= Supplied passage =
Category Archives: AT THE ATM

A series of events where I was thankful I was “raised right,” as I keep “finding those cards.”

At the ATM, It Happened Again: “Triple Debit Indebtedness”

Not too long ago, I wrote about how, in just over a month, I had found 2 Bank Debit/Credit cards, and how it made me realize how blessed I was to be “raised right.” To do the right thing.
That particular writing was called “Double Debit Indebtedness,” and told the story of how I had found the cards, well over 100 miles apart: One in August, and one over the Labor Day Weekend.
Well … this past weekend was Thanksgiving Holiday weekend …

It is a weekend I look forward to, all year. 4 days off, and, yes … lots of football. So much to be thankful for, and the joy I take in hearing others just talk about what they are thankful for.
The word “Veteran” came up a lot, and, on Thanksgiving Day alone … I heard our National Anthem on 3 separate occasions, from 3 separate states.

We have so much to be thankful for.
Among our greatest blessings has to be the examples we’ve had, starting with our parents, and continuing throughout our lives, with great examples we’ve been exposed to, that God has brought into our lives.

So … back to the weekend. True to my word, I didn’t leave the house until early Saturday morning, to trek to the grocery store (something I’m also thankful for). Seemed that most of the population was still exhausted from Friday (which is called “Black,” yes, like the Plague), so not many people were out.

Back to work on Monday, and I had to stop by the local bank’s ATM to pick up some cash, to have for the next day, for a collection they are taking up for, at School. Since I don’t carry cash, I never have money to give on the “same-day.”
Anyway, it was Monday, after School, and I was exhausted. I drove up to the ATM, put my card in … and, you guessed it … it wouldn’t go in. There was another Bank card in the machine, left by the previous visitor. I first thought was, “No, can’t be. Not the third time in 3 months.” But, there it was. I took it out, looked at the name, which was hard to see in the twilight. Man! It gets dark early up here!
Plus, even my eyes were exhausted. It never occurred to me that the bank was open, and I could have just pulled around, walked in, to give them the card. Or just pull up to the drive-through. I guess my only thought was getting home to the recliner, and my much-anticipated nap. I did call the bank, first thing, and, yes, they did ask if I could bring the card in. I explained I was already home (hoping they could sense the exhaustion in my voice), and would bring the card in the next day. They said that was ok, just deliver it through the drive-through, which I did, immediately after School the next day.

= Input data =
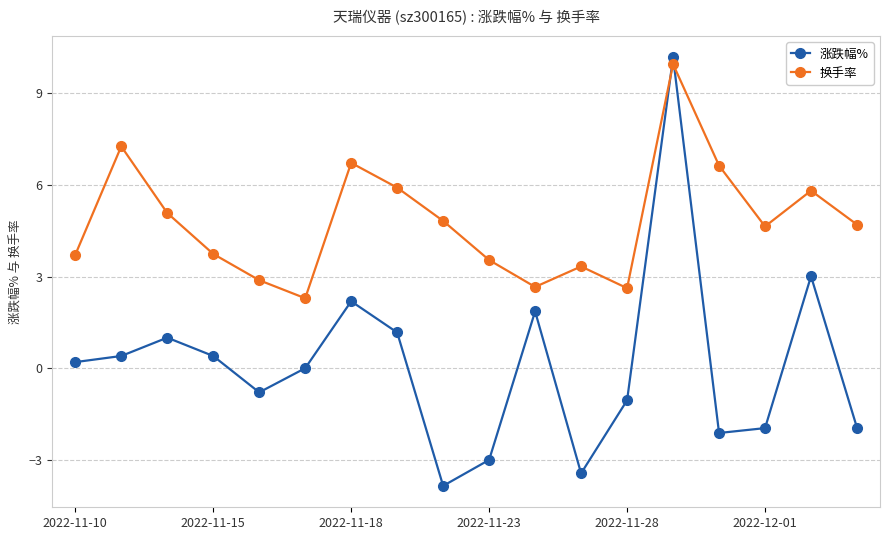

After their last crossing, which series has the higher values: 涨跌幅% or 换手率?

换手率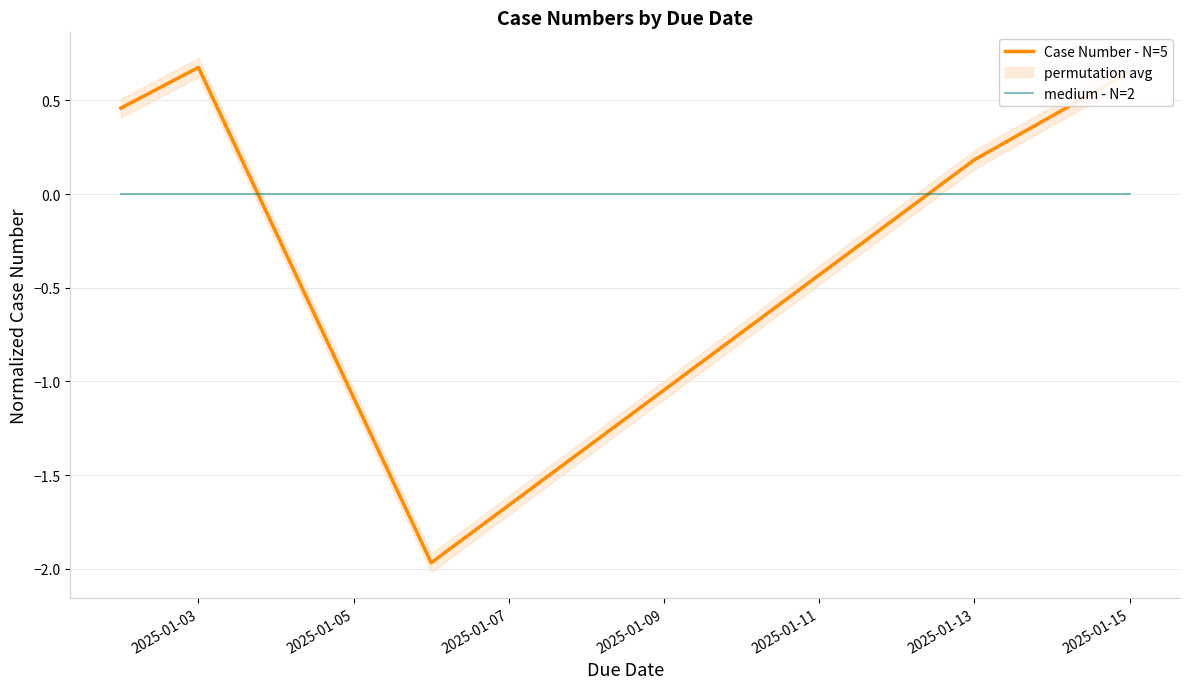

How many distinct data groups are displayed?

2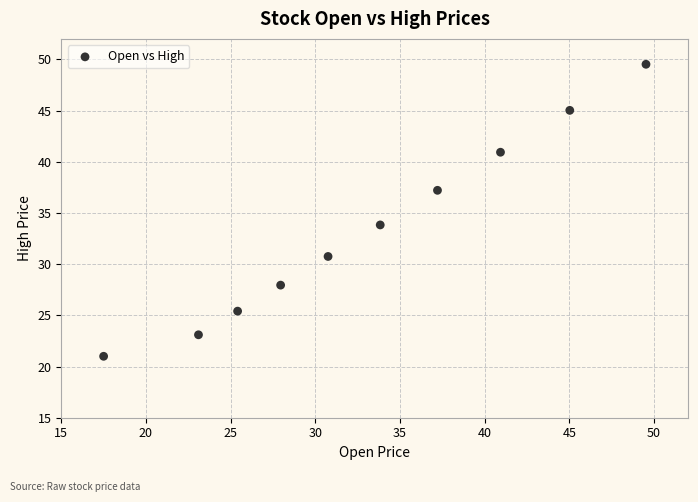

What Y value in the scatter plot is closest to 35?

33.8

= Work to complete =
1 – According to the ATM post, how far apart were the two cards found before Thanksgiving weekend?
2 – Why did the writer of the ATM post stop at the bank's ATM on Monday? Answer in one to three sentences.

= Numbered answers =
1 – They were found well over 100 miles apart.

2 – The writer needed cash for a collection being taken up at School the next day. Since the writer doesn't carry cash, there is never money on hand to give on the same day.